Jim Beam column:Veteran firings sorry episode
Published 8:15 am Saturday, March 22, 2025
- American veterans are being unfairly fired from jobs with the U.S. Department of Veterans Affairs. Military.com is helping tell their story.(Photo courtesy of military.com).
At the risk of again offending one of my recent critics who said President Donald Trump and the Republicans are the patriots of today,” I’d like to say a kind word for the real patriots — the veterans who are currently being fired from their jobs at the U.S. Department of Veterans Affairs.
Military.com, a website that provides news, information and resources for U.S. service members, veterans and their families, said the Disabled American Veterans (DAV) organization released a video about fired veterans calling widespread Trump and billionaire Elon Musk’s federal job cuts “a betrayal of their service.”
The DAV has launched a “Protect Veterans” campaign, called “an effort to showcase the plight of fired veterans.” The organization said its campaign to solicit comments from fired veterans came from the suggestions of Republicans and Democrats at a joint hearing of the House and Senate Veterans Affairs Committee last month to bring them examples of veterans who have been adversely affected by the job cuts.
The veterans they heard from said they were blindsided by their terminations.” Nine of the more than 80 veterans — some of them disabled and some from the veterans community at large — were quoted.
Kara Oliver, a disabled Navy veteran who was fired from her recreational therapist job at the John D. Dingell Veterans Affairs Medical Center in Detroit, said, “It’s not about me, it’s about our veterans. What’s happening to them is wrong and I want to fight for them.”
Oliver added, “I found out I lost my job off the clock, on my day off — without a warning, without a meeting, without even a termination letter.”

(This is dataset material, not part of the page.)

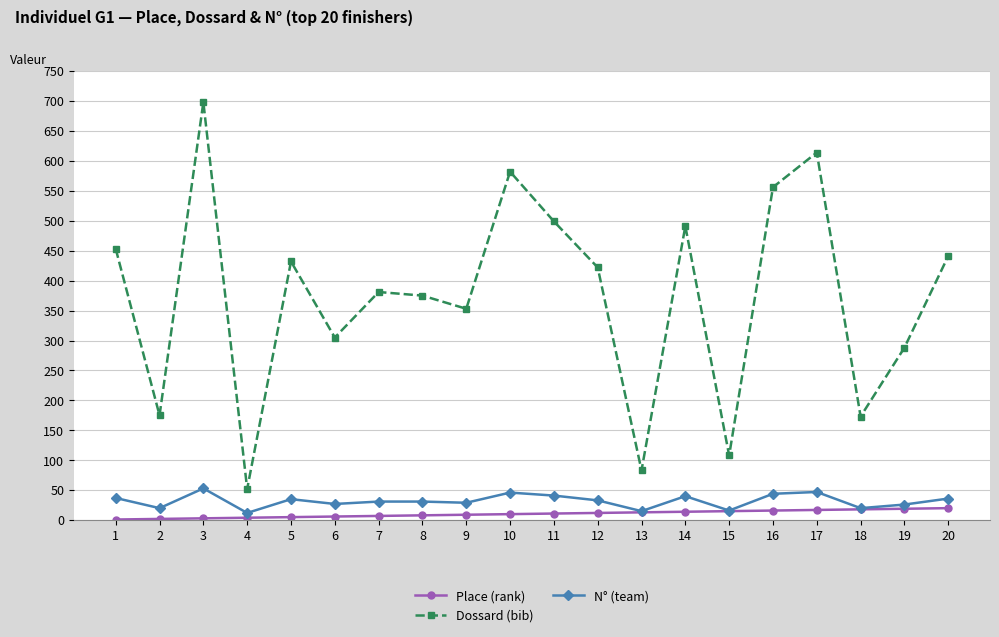

Where is the first local minimum for N° (team)?

2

Albert Ostering, an Air Force veteran, who was fired from his job at the Cybersecurity and Infrastructure Security Agency, said, “I lost my way to provide for my family, our health care, my purpose and call-to-service.” He was fired after 10 years of working at the agency.
Ostering said as a result of his firing and other dismissals at the agency, “the nation will become less safe from cyber threat actors.”
Daniel Contreras, national commander of the DAV, said, “It’s heart-wrenching to hear from veterans who are contacting us with fear and anxiety about the future of the benefits, services and health care they’ve earned.”
Contreras added, “But hearing from those who sustained illnesses and injuries in honorable service to our nation, only to later be arbitrarily fired via email by the same federal government they’ve devoted their lives to serve, is a gut punch.”
In a response to the DAV report, VA Press Secretary Peter Kasperowicz said in an email statement that “we regret when anyone loses their job, and it’s extremely difficult for department leaders to make those types of decisions. But the federal government does not exist to employ people. It exists to serve people.”
Not a reasonable explanation and sad comments. Randy Reese, executive director of the DAV’s Washington headquarters, had more encouraging news. He said the swiftness and aggressiveness of the job cuts coming from the Trump administration initially came as a surprise, but the DAV has since mobilized to oppose them.
Reese said, “It was just a series of things — the speed of it and how they did it.” He said the way billionaire Elon Musk was going about the job cuts made it seem that its game plan was “to come in and terminate” jobs as quickly as it could and “figure out later whether it was a good decision.”
Rebecca Cintron, who was fired from her job assisting in setting up electronic health records, said the dismissal came as a shock since “we were always told how much we were needed.”
Cintron added, “We all understand that everyone has to sacrifice, but I wish somebody understood how differently this could have been done rather than just a panic and no processes.”
Like other federal firings, this is just another one that came at the expense of Musk’s love of running around with a chainsaw. Even Trump eventually realized his job reduction plan called for a scalpel approach.
Veterans continue to have trouble navigating the VA health care system, inadequate health and mental care support, long wait times at VA facilities and poor access in rural areas. If there is one federal agency that needed to be spared of job cuts, it’s the U.S. Department of Veterans Affairs.